A fronte di una tenuta del governo, si osservano alcune variazioni negli orientamenti di voto, a partire dalla flessione di FdI che, pur mantenendo stabilmente il primo posto con il 29%, risulta in calo di 1,3% rispetto a marzo, mentre le altre forze della coalizione risultano stabili (Lega 8%) o in lieve crescita: Forza Italia passa dal 7,2% all’8% appaiando la Lega e Noi moderati aumenta di 0,3%. Nell’opposizione il Pd, che già dopo l’elezione di Elly Schlein alla segreteria aveva fatto registrare un aumento di due punti, nel sondaggio odierno incrementa di un altro 1,7%, attestandosi al 20,7% . A seguire il M5S stabile al terzo posto con il 16,5% (-0,3%), quindi il Terzo polo con il 5,2%, in calo di un punto a seguito delle «prove di divorzio». Da notare che, separatamente, le due forze politiche si riportano sui valori antecedenti l’alleanza.

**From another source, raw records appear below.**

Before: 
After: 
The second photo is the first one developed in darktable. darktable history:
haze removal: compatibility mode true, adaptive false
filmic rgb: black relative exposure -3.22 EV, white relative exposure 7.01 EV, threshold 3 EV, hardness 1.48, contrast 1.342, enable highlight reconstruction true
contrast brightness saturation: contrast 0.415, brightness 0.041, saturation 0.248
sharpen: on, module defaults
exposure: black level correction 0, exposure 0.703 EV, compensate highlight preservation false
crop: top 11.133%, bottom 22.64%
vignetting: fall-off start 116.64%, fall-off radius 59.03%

Infine, ritorna a aumentare, sia pure di poco (0,5%), l’area grigia dell’astensione che sale al 39,3%. Quanto a gradimento dei leader, Schlein si conferma al primo posto con un indice pari a 33 precedendo Giuseppe Conte (32) e Silvio Berlusconi che fa segnare un aumento di ben 4 punti, passando da 26 a 30, presumibilmente per le sue delicate condizioni di salute che hanno determinato reazioni di vicinanza da parte di molti.
In conclusione, il governo e la premier mantengono il loro consenso e lo scenario politico mostra un’interessante dinamica che potrebbe evolvere ulteriormente alla luce di molti fattori: dai cambiamenti attesi con la nuova leadership del Pd in termini di proposte politiche e di alleanze, alle conseguenze del divorzio tra Calenda e Renzi, ai cambiamenti negli equilibri interni di Forza Italia e ai rapporti di forza tra i partiti della maggioranza. Manca un anno alle elezioni europee ed è facile prevedere che nonostante la crescente importanza assunta dall’Ue nei tre anni di poli-crisi (pandemia, guerra in Ucraina, crisi energetica e inflazione), la prossima tornata elettorale sarà vissuta come di consueto per i riflessi interni, alla stregua di una verifica dello stato di salute dei partiti italiani.